While the Tourism Department is looking for ways to house State Ministers in government bungalows, the Ajantha Bungalow that stands in the city’s lush Rajpath area is being readied to house the Freedom Struggle History Museum.

According to official sources, the State government has asked the Tourism Department to immediately give an “opinion” on granting sanction to the Culture Department for setting up the museum.

The State’s letter to the Tourism Department on May 6 follows a note on April 21 by Minister for Rural Development and Culture K. C. Joseph reminding of the Chief Minister’s 2011 announcement to set up a freedom struggle memorial and museum. A sum of Rs.1 crore has been provided for the same in the 2012-13 Budget. As per this, the State government has already given the sanction to set up a freedom struggle memorial in Vattiyoorkavu village office, the note has said. The case now is of the museum.

The move of the Culture Department to take over the Ajantha Bungalow and its sprawling premises comes after an attempt to house the Lok Ayukta and Civil Service Officers Institute (CSOI) in the bungalow did not work out.

Recently, the Kalpana Bungalow at Jagathy, the official residence of several ministers, was handed over to the Cooperative Department for setting up its headquarters in the building compound. Tripthi, another bungalow in Thycaud was also given recently to the Cultural Affairs Department to house the Bharat Bhavan.

The Ajantha Bungalow, in the high-security Raj Bhavan zone, has been lying vacant since April 2, 2013, when K. B. Ganesh Kumar quit from the Council of Ministers. Ramesh Chennithala, who joined the Cabinet later as Home and Vigilance Minister, preferred to stay in his residence at Vazhuthacaud.

There are 21 bungalows under the Tourism Department, including the newly built six, for accommodating the Ministers. The department now has to provide accommodation to 23 persons more, including the Leader of the Opposition and the Chief Whip.

Forced by the shortage of government bungalows, the department now takes palatial residences at high rent for the ministers. In addition to the rent, the government has to spend several lakhs of rupees for air conditioning, electrification and other modification works in these private buildings. Ensuring security is another concern.

Citing the shortage, Tourism Director-in-charge has written a letter on April 9 this year to the Secretary, GAD (Political) in which he opposed the move to handover the Ajantha Bungalow to the Lok Ayukta, CSOI, or other offices. The department will need three more buildings to accommodate the ministers who were now staying in private accommodations, he has said in the letter.

“Handing over the Ajantha Bungalow for housing offices or museum will create precedence and the department will not be able to retain it as official residence of the Ministers later,” the Director-in-charge has said.
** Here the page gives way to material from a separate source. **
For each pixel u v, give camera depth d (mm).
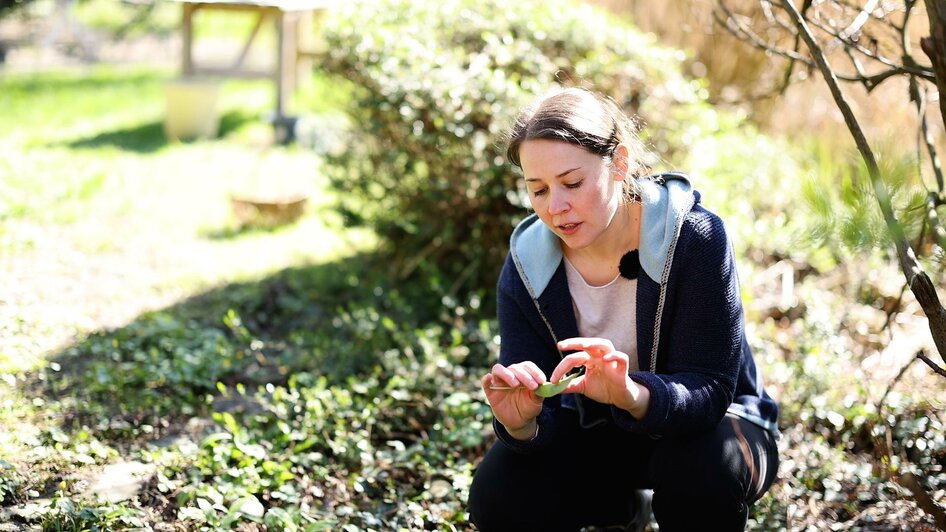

Shifting one of the Ministers or the Chief Whip to the Ajantha Bungalow could save the exchequer lakhs of rupees, he has said.

If the Ajantha Bungalow is converted into a museum, security concerns will be an added issue as visitors will throng the highly sensitive Raj Bhavan area.

A tourism department official says the department is actively considering constructing another building on the Ajantha bungalow premises to accommodate the Ministers and providing access to the locality from the Keston Road.